QUOTED PASSAGE ▸
Tuesday, April 24, 2012

Smuttynose

An albumen print by 19th c. photographer L.V. Newell showing the east end of Star Island with Smuttynose Island in the background.


"Smuttynose" is the strange name of an island (coordinates 44° 13' 15.29"N 68° 31' 18.08"W) with a violent claim to fame: a double-murder in 1873. The 2 Norwegian women who were killed, sisters-in-law Karen and Anethe Christensen, lived on one of the Isles of Shoals, which are part of Maine but located 6mi off the coast of New Hampshire. The crime - carried out with a hatchet - was blamed on German fisherman Louis Wagner, who was caught, imprisoned, condemned, recaptured after escaping, and hanged. Wagner had been identified by the only witness and the case was considered airtight, but he had protested so strongly that some believed him to be innocent. The story of the murders was told shortly afterward by a onetime island resident and has been revisited several times since:

1875
Celia Thaxter
"A Memorable Murder"

WHAT TO DO ▸
1: In the passage about Smuttynose Island, what weapon was used to carry out the 1873 murders?
2: Continue the passage about Smuttynose Island from its final line.

PROVIDED RECORDS ▸
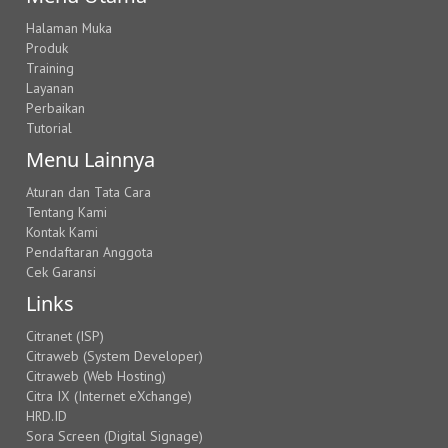
Halaman Muka
Produk
Training
Layanan
Perbaikan
Tutorial
Menu Lainnya
Aturan dan Tata Cara
Tentang Kami
Kontak Kami
Pendaftaran Anggota
Cek Garansi
Links
Citranet (ISP)
Citraweb (System Developer)
Citraweb (Web Hosting)
Citra IX (Internet eXchange)
HRD.ID
Sora Screen (Digital Signage)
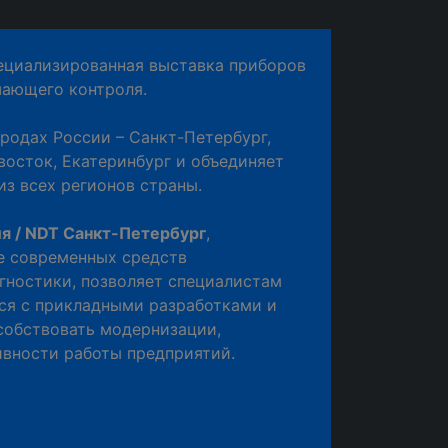
циализированная выставка приборов
шающего контроля.
ородах России – Санкт-Петербург,
ивосток, Екатеринбург и объединяет
з всех регионов страны.
я / NDT Санкт-Петербург
,
е современных средств
гностики, позволяет специалистам
ся с прикладными разработками и
собствовать модернизации,
вности работы предприятий.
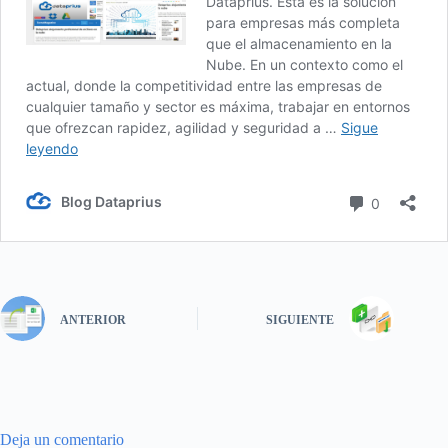
ANTERIOR
SIGUIENTE
Deja un comentario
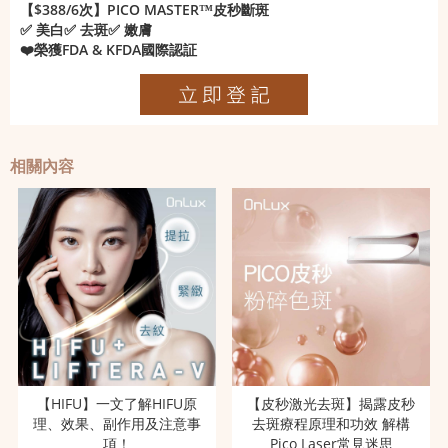
【$388/6次】PICO MASTER™️皮秒斷斑
✅ 美白✅ 去斑✅ 嫩膚
❤️榮獲FDA & KFDA國際認証
相關內容
【HIFU】一文了解HIFU原
【皮秒激光去斑】揭露皮秒
理、效果、副作用及注意事
去斑療程原理和功效 解構
項！
Pico Laser常見迷思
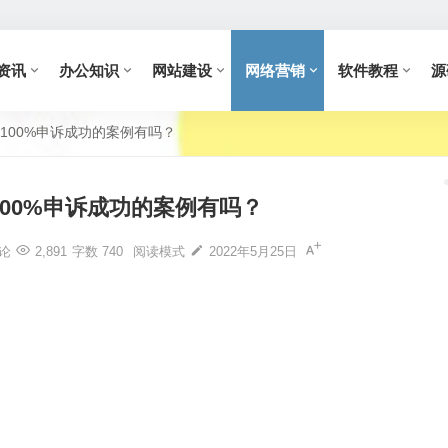
资讯
办公知识
网站建设
网络营销
软件教程
源
100%申诉成功的案例有吗？
00%申诉成功的案例有吗？
论
2,891
字数 740
阅读模式
2022年5月25日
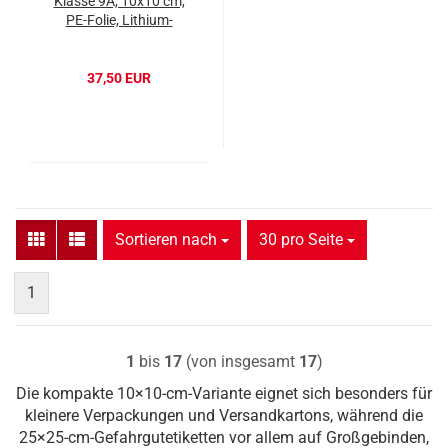
Klasse 9A, 10x10 cm,
PE-Folie, Lithium-
Batterie
37,50 EUR
Sortieren nach
pro Seite
Sortieren nach
30 pro Seite
1
1
bis
17
(von insgesamt
17
)
Die kompakte 10×10-cm-Variante eignet sich besonders für
kleinere Verpackungen und Versandkartons, während die
25×25-cm-Gefahrgutetiketten vor allem auf Großgebinden,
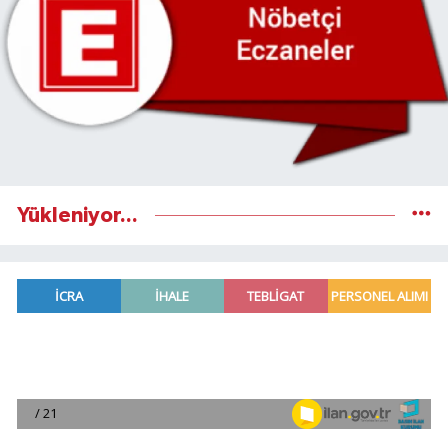
Yükleniyor...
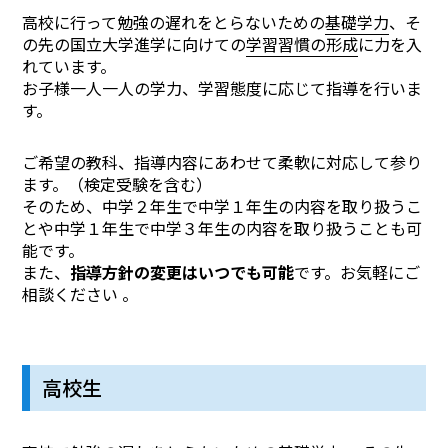
高校に行って勉強の遅れをとらないための
基礎学力
、そ
の先の国立大学進学に向けての
学習習慣の形成
に力を入
れています。
お子様一人一人の学力、学習態度に応じて指導を行いま
す。
ご希望の教科、指導内容にあわせて柔軟に対応して参り
ます。（検定受験を含む）
そのため、中学２年生で中学１年生の内容を取り扱うこ
とや中学１年生で中学３年生の内容を取り扱うことも可
能です。
また、
指導方針の変更はいつでも可能
です。お気軽にご
相談ください 。
高校生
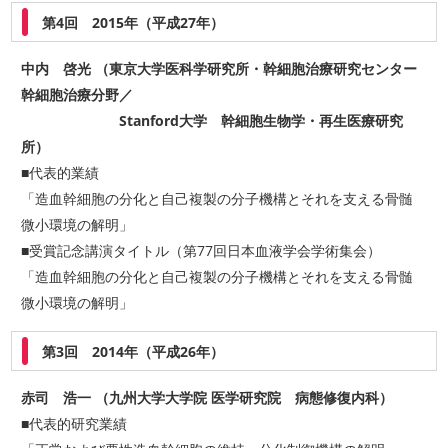
第4回 2015年（平成27年）
中内 啓光 （東京大学医科学研究所・幹細胞治療研究センター
幹細胞治療分野／
Stanford大学 幹細胞生物学・再生医療研究
所）
■代表的業績
「造血幹細胞の分化と自己複製の分子機構とそれを支える骨髄
微小環境の解明」
■受賞記念講演タイトル（第77回日本血液学会学術集会）
「造血幹細胞の分化と自己複製の分子機構とそれを支える骨髄
微小環境の解明」
第3回 2014年（平成26年）
赤司 浩一 （九州大学大学院 医学研究院 病態修復内科）
■代表的研究業績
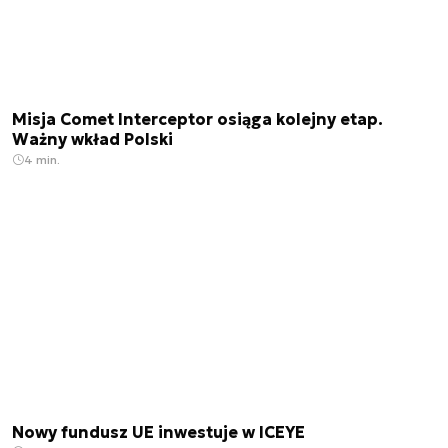
Misja Comet Interceptor osiąga kolejny etap.
Ważny wkład Polski
4 min.
Nowy fundusz UE inwestuje w ICEYE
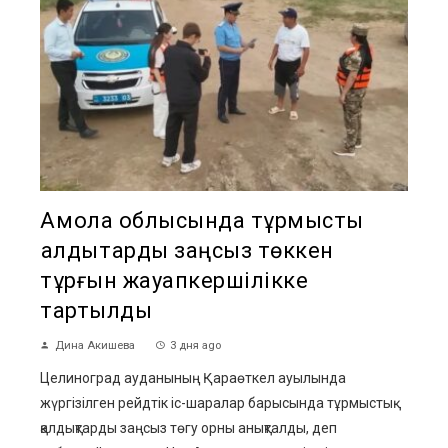
Ақмола облысында тұрмыстық
қалдықтарды заңсыз төккен
тұрғын жауапкершілікке
тартылды
Дина Акишева
3 дня ago
Целиноград ауданының Қараөткел ауылында
жүргізілген рейдтік іс-шаралар барысында тұрмыстық
қалдықтарды заңсыз төгу орны анықталды, деп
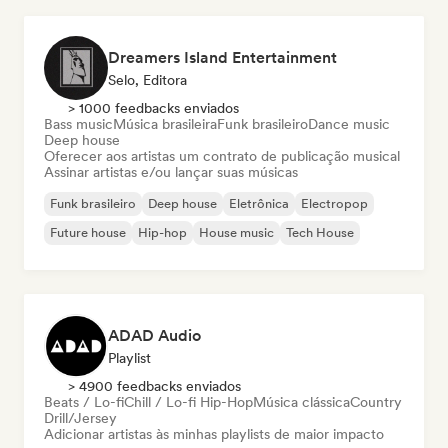
Dreamers Island Entertainment
Selo, Editora
> 1000 feedbacks enviados
Bass music
Música brasileira
Funk brasileiro
Dance music
Deep house
Oferecer aos artistas um contrato de publicação musical
Assinar artistas e/ou lançar suas músicas
Funk brasileiro
Deep house
Eletrônica
Electropop
Future house
Hip-hop
House music
Tech House
ADAD Audio
Playlist
> 4900 feedbacks enviados
Beats / Lo-fi
Chill / Lo-fi Hip-Hop
Música clássica
Country
Drill/Jersey
Adicionar artistas às minhas playlists de maior impacto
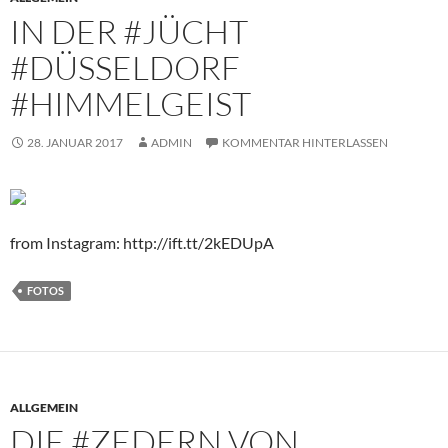
IN DER #JÜCHT
#DÜSSELDORF
#HIMMELGEIST
28. JANUAR 2017
ADMIN
KOMMENTAR HINTERLASSEN
from Instagram: http://ift.tt/2kEDUpA
FOTOS
ALLGEMEIN
DIE #ZEDERN VON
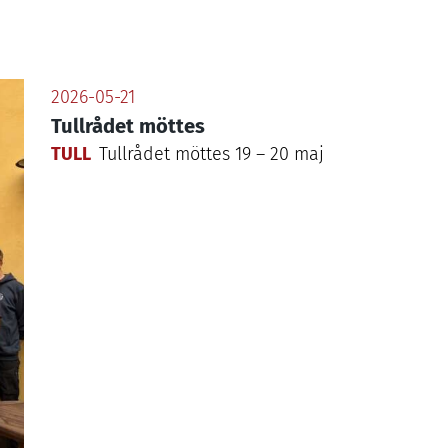
2026-05-21
Tullrådet möttes
TULL
Tullrådet möttes
19
–
20
maj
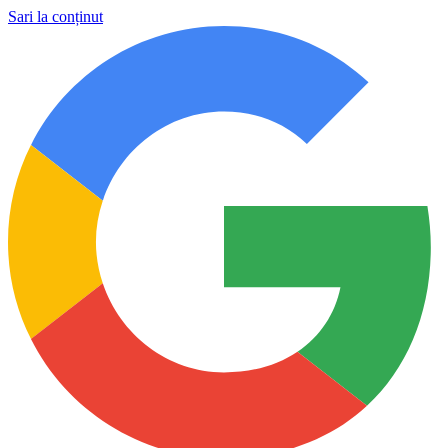
Sari la conținut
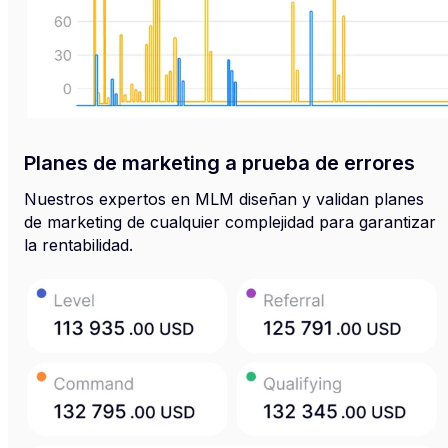
Planes de marketing a prueba de errores
Nuestros expertos en MLM diseñan y validan planes
de marketing de cualquier complejidad para garantizar
la rentabilidad.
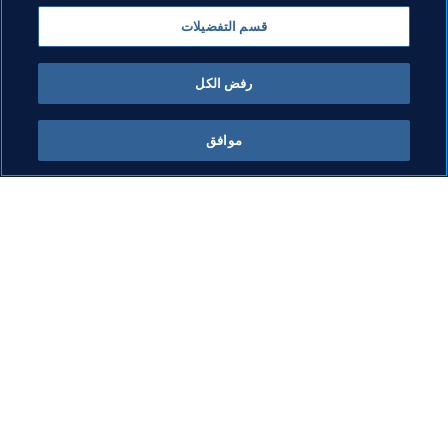
Australia
Uzbekistan
Qatar
Jordan
قسم التفضيلات
Hong Kong, China
Saudi Arabia
رفض الكل
موافق
ما يقوم به FIFA
كل الأخبار
الشؤون القانونية
كل الأخبار
نظام الانتقالات
التقارير والوثائق
كرة القدم للسيدات
مؤسسة FIFA
تطوير كرة القدم
FIFA Museum
الابتكار
الوظائف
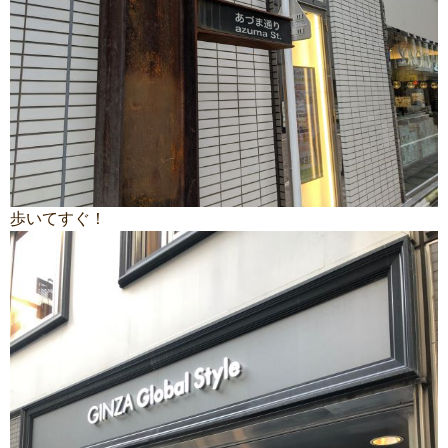
歩いてすぐ！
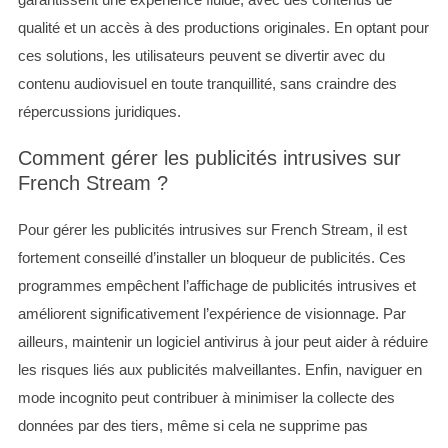
qualité et un accès à des productions originales. En optant pour
ces solutions, les utilisateurs peuvent se divertir avec du
contenu audiovisuel en toute tranquillité, sans craindre des
répercussions juridiques.
Comment gérer les publicités intrusives sur
French Stream ?
Pour gérer les publicités intrusives sur French Stream, il est
fortement conseillé d’installer un bloqueur de publicités. Ces
programmes empêchent l’affichage de publicités intrusives et
améliorent significativement l’expérience de visionnage. Par
ailleurs, maintenir un logiciel antivirus à jour peut aider à réduire
les risques liés aux publicités malveillantes. Enfin, naviguer en
mode incognito peut contribuer à minimiser la collecte des
données par des tiers, même si cela ne supprime pas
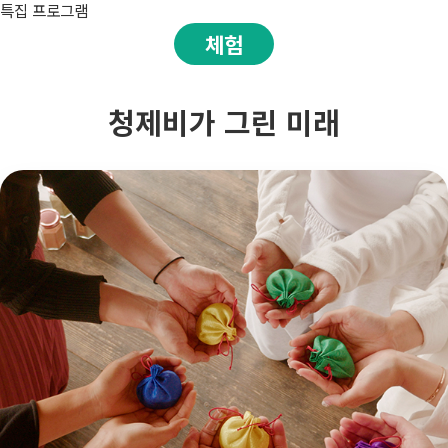
특집 프로그램
체험
청제비가 그린 미래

ANSWERS TO THE EXERCISE ▸
1: A hatchet.

2:
"I find the women and children with frightened faces at the little cottage; as I go into the room where Maren lies, she catches my hands, crying, "Oh, I so glad to see you! I so glad I save my life!" and with her dry lips she tells me all the story as I have told it here. Poor little creature, holding me with those wild, glittering, dilated eyes, she cannot tell me rapidly enough the whole horrible tale. Upon her cheek is yet the blood-stain from the blow he struck her with a chair, and she shows me 2 more upon her shoulder, and her torn feet....What a mockery seems to me the "jocund day" as I emerge into the sun shine, and looking across the space of blue, sparkling water, see the house wherein all that horror lies!" (Read the whole thing here)

1981
John Perrault 
"The Ballad of Louis Wagner"
"Fire racing through my brain, explosions in my eyes
Anethe lying on the floor and Karen screaming: 'Why?'
The axe, the blood, the sky, the moon, the pounding of the sea
the howling of the crazy wind, the wind or was it me?
" (Read the whole thing here)

1998
Anita Shreve
The Weight of Water
"Sometimes I think that if it were possible to tell a story often enough to make the hurt ease up, to make the words slide away from me and down my arms like water, I would tell that story a thousand times..." (Preview and reviews here)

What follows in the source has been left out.